Some results on streamer stagnation

Streamer discharges are often seen as the building blocks of sparks by playing a major role in their initiation and propagation. The stagnation of streamers is of great interest from the scientific point of view and for industrial applications since it helps defining a maximal length over which a streamer can propagate. Therefore, understanding the stagnation helps the design of high voltage equipment like circuit breakers and gas insulated systems.
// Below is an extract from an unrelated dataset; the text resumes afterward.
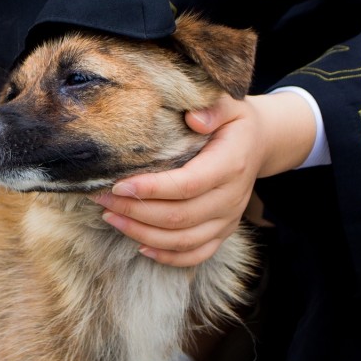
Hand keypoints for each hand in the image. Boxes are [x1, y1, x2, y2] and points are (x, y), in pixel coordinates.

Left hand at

In this presentation, we study the stagnation of positive streamers by means of numerical modelling. For negative streamers, the modelling of the stagnation mechanism is relatively straight forward, since the streamer head enlarges, and the tip electric field vanishes smoothly. For positive streamers, the modelling is more challenging since a classical drift-diffusion model with the local field approximation usually leads to an unstable increase of the streamer tip electric field.

In our recent results published in [1] and [2], we show that the instability originates mostly from the local field approximation for the calculation of the ionization source term, and we show that the non-local treatment of the ionization leads to a successful simulation of stagnation. We use 2 different models for the treatment of ionization; the first is a classical model in which the ionization source term in the streamer tip is slightly smoothed [1] and the second, which is based on an extended model [3,4].

The successful simulation allows to observe the physical mechanisms behind the stagnation of streamer discharges by showing the role of positive ions and makes it possible to determine the maximal length a streamer can reach.

[1] Niknezhad M, Chanrion O, Köhn C, Holbøll J & Neubert T 2021, 'A three-dimensional model of streamer discharges in unsteady airflow: Paper', Plasma Sources Science and Technology, vol. 30, no. 4, 045012. 

[2] Niknezhad M, Chanrion O, Holbøll J & Neubert T 2021, 'Underlying mechanism of the stagnation of positive streamers', Plasma Sources Science and Technology, vol. 30, no. 11, 115014.

[3] Aleksandrov N L and Kochetov I V 1996, ’Electron rate coefficients in gases under non-uniform field and electron density conditions’, Journal of Physics D: Applied Physics, vol. 29, no. 6, 1476—1483.

[4] Li C, Ebert U, Hundsdorfer W 2010, , Spatially hybrid computations for streamer discharges with generic features of pulled fronts: I. Planar fronts', Journal of Computational Physics, vol. 229, 200-220.